Exercise requirements
Copy each line below in which the string "Right" occurs.

-- Data supplied follows --

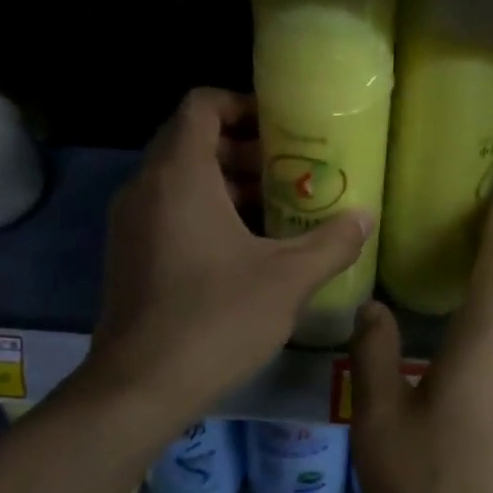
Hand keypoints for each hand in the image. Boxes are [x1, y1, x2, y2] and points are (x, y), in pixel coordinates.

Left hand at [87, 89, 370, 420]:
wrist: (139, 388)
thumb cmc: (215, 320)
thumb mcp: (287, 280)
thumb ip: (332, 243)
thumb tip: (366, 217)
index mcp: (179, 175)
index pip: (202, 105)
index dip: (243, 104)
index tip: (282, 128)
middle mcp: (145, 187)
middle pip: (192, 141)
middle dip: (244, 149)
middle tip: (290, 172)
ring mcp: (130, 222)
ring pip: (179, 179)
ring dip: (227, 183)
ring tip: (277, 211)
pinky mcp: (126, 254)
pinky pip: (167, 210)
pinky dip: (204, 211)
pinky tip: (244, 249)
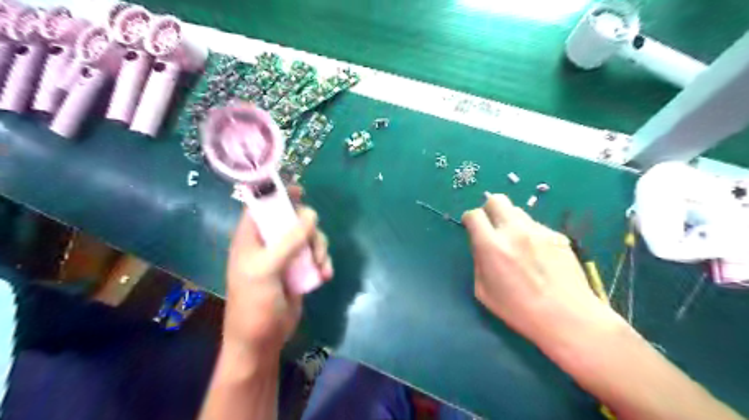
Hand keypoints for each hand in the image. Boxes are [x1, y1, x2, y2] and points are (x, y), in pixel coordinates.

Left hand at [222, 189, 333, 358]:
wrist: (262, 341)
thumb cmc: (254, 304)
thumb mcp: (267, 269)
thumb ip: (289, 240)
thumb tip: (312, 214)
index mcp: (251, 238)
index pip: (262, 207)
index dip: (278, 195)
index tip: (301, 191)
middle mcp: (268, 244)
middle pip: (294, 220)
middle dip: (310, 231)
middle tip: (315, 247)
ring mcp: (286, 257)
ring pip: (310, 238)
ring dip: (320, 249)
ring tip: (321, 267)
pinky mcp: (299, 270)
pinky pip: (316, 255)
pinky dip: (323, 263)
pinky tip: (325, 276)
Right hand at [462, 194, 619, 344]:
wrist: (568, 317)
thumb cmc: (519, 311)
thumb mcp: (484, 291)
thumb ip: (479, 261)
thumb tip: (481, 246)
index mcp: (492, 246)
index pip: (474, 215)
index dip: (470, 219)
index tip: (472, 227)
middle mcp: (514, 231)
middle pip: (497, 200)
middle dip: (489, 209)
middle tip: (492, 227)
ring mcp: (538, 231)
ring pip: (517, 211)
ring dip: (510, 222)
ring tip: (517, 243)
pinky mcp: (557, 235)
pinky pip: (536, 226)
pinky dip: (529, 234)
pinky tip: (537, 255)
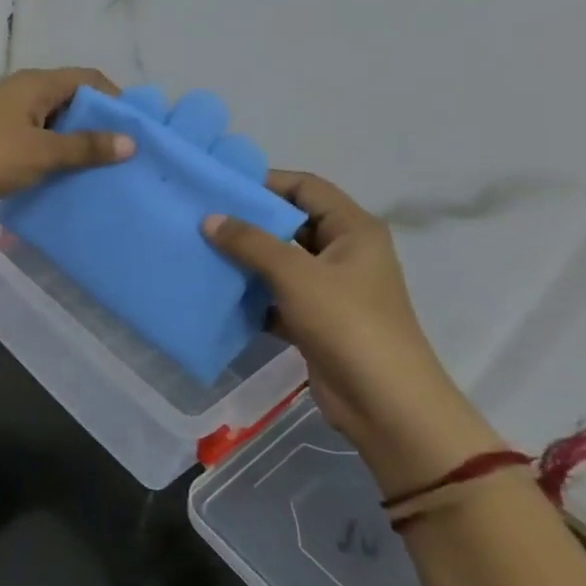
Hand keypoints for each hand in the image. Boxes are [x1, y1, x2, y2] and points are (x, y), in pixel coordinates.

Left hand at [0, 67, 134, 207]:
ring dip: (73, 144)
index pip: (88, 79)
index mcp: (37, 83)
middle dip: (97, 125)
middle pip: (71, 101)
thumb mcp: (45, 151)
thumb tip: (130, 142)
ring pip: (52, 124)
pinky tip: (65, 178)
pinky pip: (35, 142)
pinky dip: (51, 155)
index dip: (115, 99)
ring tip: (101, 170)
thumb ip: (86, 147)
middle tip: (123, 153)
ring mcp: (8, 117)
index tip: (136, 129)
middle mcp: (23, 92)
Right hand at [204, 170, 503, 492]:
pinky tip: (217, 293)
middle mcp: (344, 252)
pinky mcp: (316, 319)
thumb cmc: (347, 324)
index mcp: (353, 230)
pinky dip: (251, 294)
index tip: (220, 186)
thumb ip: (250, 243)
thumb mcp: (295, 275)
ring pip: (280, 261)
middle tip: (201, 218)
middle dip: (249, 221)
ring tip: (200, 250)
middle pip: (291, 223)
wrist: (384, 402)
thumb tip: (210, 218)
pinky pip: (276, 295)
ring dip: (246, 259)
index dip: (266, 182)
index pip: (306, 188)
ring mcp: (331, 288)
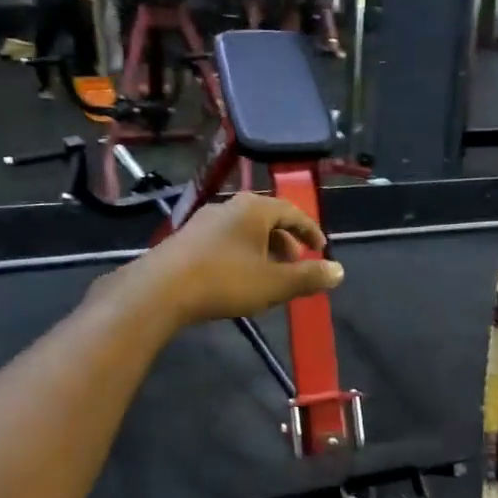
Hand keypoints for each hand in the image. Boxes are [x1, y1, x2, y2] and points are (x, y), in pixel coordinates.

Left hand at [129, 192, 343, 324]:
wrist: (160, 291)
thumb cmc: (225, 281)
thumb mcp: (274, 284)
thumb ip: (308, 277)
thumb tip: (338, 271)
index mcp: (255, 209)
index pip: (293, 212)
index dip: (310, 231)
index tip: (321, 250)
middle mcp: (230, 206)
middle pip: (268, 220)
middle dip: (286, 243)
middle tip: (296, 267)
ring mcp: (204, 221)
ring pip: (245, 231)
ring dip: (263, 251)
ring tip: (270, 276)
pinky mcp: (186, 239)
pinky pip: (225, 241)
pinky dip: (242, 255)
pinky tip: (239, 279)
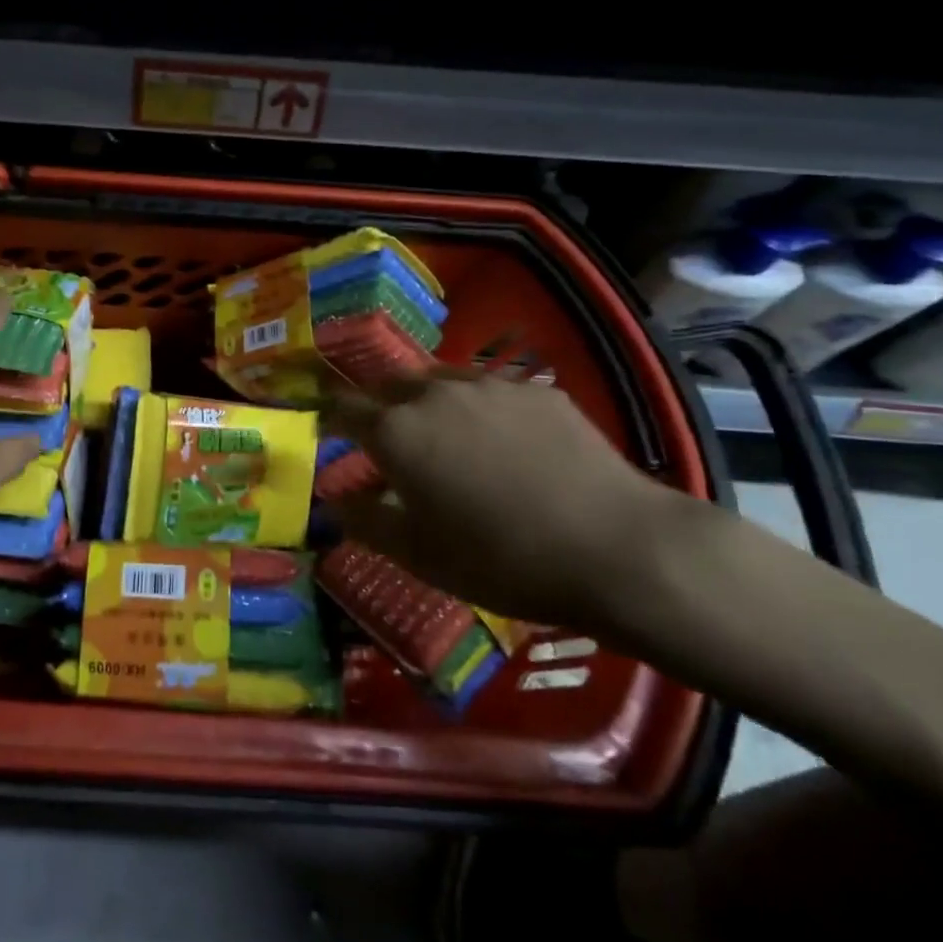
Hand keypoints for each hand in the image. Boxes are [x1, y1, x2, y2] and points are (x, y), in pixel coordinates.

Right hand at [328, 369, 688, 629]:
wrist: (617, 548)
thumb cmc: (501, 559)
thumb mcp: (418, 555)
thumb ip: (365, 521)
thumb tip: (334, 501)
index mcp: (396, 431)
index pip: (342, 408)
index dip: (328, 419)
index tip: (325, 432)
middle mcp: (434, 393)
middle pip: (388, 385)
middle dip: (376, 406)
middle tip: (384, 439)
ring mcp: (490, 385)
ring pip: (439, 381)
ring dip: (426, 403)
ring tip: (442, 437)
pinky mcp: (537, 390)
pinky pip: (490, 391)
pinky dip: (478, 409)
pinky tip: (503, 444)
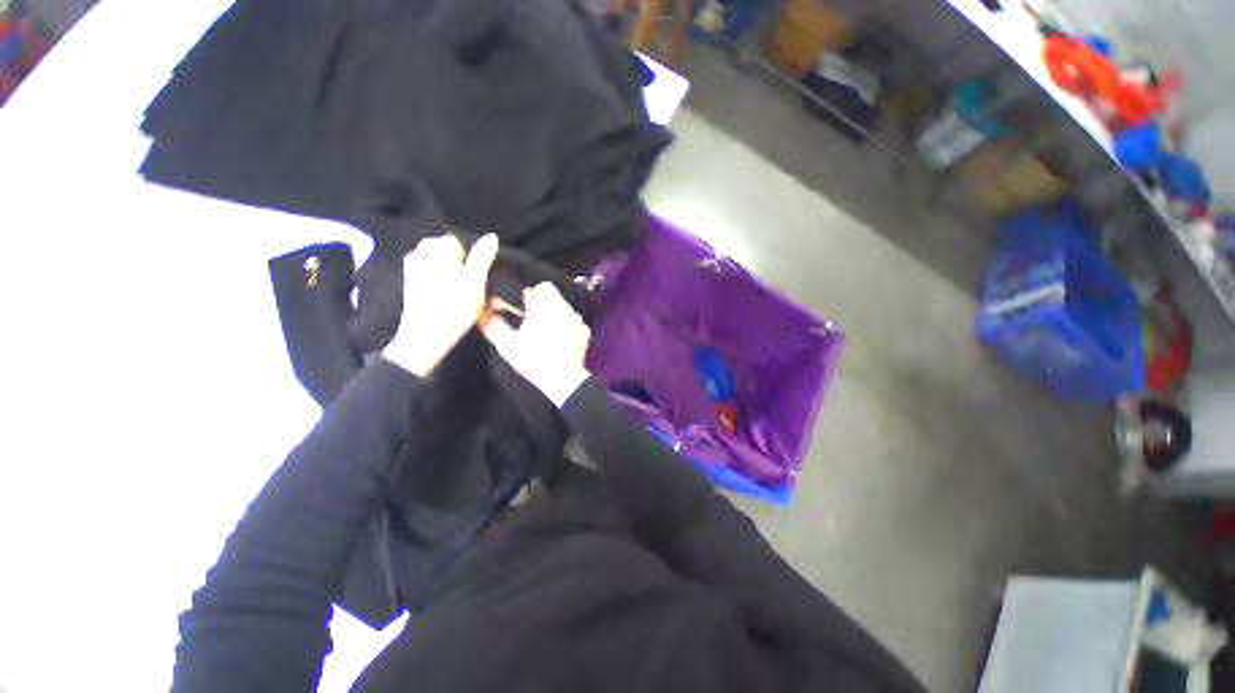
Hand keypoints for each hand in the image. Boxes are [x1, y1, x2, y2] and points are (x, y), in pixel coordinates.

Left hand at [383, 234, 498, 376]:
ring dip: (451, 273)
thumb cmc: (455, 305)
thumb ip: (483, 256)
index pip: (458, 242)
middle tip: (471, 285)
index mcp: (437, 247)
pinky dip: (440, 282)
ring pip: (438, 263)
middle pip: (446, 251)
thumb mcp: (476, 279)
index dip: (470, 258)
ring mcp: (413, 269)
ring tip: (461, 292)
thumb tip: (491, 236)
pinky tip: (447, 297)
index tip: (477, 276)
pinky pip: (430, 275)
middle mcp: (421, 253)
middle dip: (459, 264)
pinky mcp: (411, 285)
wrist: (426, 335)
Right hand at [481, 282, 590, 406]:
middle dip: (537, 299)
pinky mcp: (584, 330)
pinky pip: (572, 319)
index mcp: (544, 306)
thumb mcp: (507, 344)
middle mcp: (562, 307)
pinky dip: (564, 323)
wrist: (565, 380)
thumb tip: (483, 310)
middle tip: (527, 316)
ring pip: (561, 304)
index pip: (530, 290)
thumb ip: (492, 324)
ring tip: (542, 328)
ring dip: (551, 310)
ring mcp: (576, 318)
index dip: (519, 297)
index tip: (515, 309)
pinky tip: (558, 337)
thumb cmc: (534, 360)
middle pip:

-- Data supplied concluded --

Answer for the task
Right hand at [462, 194, 619, 344]:
Right hand at [204, 170, 503, 492]:
Right hand at [328, 369, 688, 629]:
Right hand at [481, 282, 590, 406]:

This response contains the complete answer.